Re: [PATCH v1 2/5] mm/rmap: introduce and use hugetlb_remove_rmap()

From: David Hildenbrand
Date: Tue Nov 28 2023 - 12:42:59 EST


On 28.11.23 18:13, Peter Xu wrote:
On Tue, Nov 28, 2023 at 05:39:35PM +0100, David Hildenbrand wrote:
Quoting from the cover letter:

"We have hugetlb special-casing/checks in the callers in all cases either
way already in place: it doesn't make too much sense to call generic-looking
functions that end up doing hugetlb specific things from hugetlb
special-cases."

I'll take this one as an example: I think one goal (of my understanding of
the mm community) is to make the generic looking functions keep being
generic, dropping any function named as "*hugetlb*" if possible one day
within that generic implementation. I said that in my previous reply.

Yes, and I am one of the people asking for that. However, only where it makes sense (e.g., like page table walking, GUP as you said), and only when it is actually unified.

I don't think that rmap handling or fault handling will ever be completely unified to that extreme, and it might also not be desirable. Just like we have separate paths for anon and file in areas where they are reasonable different.

What doesn't make sense is using patterns like:

page_remove_rmap(subpage, vma, folio_test_hugetlb(folio));

and then, inside page_remove_rmap() have an initial folio_test_hugetlb() check that does something completely different.

So each and everyone calling page_remove_rmap (and knowing that it's certainly not a hugetlb folio) has to run through that check.

Then, we have functions like page_add_file_rmap() that look like they can be used for hugetlb, but hugetlb is smart enough and only calls page_dup_file_rmap(), because it doesn't want to touch any file/anon counters. And to handle that we would have to add folio_test_hugetlb() inside there, which adds the same as above, trying to unify without unifying.
====================
» Tasks:
• A. Rewrite the hugetlb rmap discussion from "page_remove_rmap(subpage, vma, folio_test_hugetlb(folio));" to "something completely different.", changing "folio_test_hugetlb" to "folio_is_hugetlb".
• B. List every kernel function name that appears in the hugetlb rmap discussion, including its subject line.
• C. Continue the hugetlb rmap discussion from its last sentence.
The rows that come next have nothing to do with the hugetlb rmap discussion.

» Extracted entries:
====================
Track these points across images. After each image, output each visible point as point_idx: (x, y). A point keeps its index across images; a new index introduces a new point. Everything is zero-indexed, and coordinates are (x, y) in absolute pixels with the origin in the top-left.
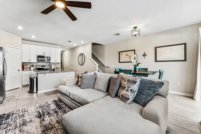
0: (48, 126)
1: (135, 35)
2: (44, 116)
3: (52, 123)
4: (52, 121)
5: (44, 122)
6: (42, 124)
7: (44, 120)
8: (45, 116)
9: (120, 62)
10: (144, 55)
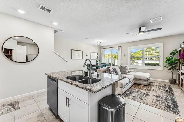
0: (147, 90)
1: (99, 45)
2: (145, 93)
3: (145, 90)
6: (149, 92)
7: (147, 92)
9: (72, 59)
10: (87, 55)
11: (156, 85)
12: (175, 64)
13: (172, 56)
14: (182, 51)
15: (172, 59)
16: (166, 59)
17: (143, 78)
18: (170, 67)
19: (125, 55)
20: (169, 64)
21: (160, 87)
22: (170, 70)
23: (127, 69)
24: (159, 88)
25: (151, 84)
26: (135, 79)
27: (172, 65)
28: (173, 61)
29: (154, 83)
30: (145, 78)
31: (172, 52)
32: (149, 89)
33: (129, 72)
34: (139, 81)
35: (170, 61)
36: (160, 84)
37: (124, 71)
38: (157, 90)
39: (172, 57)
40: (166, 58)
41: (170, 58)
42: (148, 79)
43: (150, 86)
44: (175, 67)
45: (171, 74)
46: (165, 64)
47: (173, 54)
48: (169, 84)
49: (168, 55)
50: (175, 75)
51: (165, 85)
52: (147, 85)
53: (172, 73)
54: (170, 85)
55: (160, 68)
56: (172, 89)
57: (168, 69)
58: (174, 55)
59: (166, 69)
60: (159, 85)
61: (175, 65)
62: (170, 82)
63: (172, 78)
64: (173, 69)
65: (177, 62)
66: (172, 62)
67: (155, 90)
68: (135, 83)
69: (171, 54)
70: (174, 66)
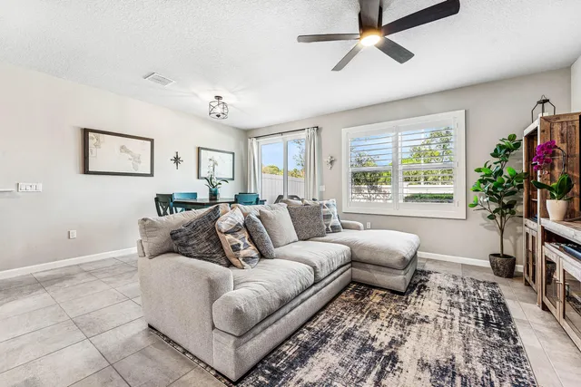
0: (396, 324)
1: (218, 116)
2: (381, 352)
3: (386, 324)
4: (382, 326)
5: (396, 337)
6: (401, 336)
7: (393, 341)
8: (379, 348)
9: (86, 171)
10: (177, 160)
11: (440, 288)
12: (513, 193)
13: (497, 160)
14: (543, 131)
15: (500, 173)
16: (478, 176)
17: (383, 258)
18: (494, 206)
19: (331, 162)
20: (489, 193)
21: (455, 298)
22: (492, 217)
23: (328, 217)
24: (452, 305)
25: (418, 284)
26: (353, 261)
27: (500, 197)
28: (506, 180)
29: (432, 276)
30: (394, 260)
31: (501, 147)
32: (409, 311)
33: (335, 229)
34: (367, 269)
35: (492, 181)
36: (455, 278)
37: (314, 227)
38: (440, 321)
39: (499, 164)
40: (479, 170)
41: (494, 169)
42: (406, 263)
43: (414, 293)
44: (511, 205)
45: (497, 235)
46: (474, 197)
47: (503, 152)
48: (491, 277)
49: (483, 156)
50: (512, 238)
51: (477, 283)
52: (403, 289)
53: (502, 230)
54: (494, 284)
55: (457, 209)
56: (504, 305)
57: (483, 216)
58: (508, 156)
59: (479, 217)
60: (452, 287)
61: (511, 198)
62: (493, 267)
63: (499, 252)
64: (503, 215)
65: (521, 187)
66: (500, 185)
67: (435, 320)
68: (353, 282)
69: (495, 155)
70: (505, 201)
====================
» Numbered responses:
• A.
page_remove_rmap(subpage, vma, folio_is_hugetlb(folio));

and then, inside page_remove_rmap() have an initial folio_is_hugetlb() check that does something completely different.

• B.
hugetlb_remove_rmap()
page_remove_rmap()
folio_test_hugetlb()
page_add_file_rmap()
page_dup_file_rmap()

• C.
Once we're in the area of folio_add_file_rmap_range(), it all stops making sense, because there is no way we could possibly partially map a folio today. (and if we can in the future, we might still want separate handling, because most caller know with which pages they are dealing, below)

Last but not least, it's all inconsistent right now with hugetlb_add_anon_rmap()/hugetlb_add_new_anon_rmap() being there because they differ reasonably well from the "ordinary" counterparts.


Having that "*hugetlb*" code already in the code base may or may not be a
good reason to further move it upward the stack.

If you see a path forward in the foreseeable future where we would have code that doesn't special-case hugetlb in rmap calling code already, I'd be interested in that.

hugetlb.c knows that it's dealing with hugetlb pages.

huge_memory.c knows that it's dealing with PMD-mapped thp.

memory.c knows that it it's dealing with PTE-mapped thp or small folios.

Only migrate.c (and e.g., try_to_unmap()) in rmap.c handle different types. But there is plenty of hugetlb special-casing in there that I don't really see going away.


Strong feelings? No, I don't have. I'm not knowledged enough to do so.

I'm sure you are, so I'm trusting your judgment :)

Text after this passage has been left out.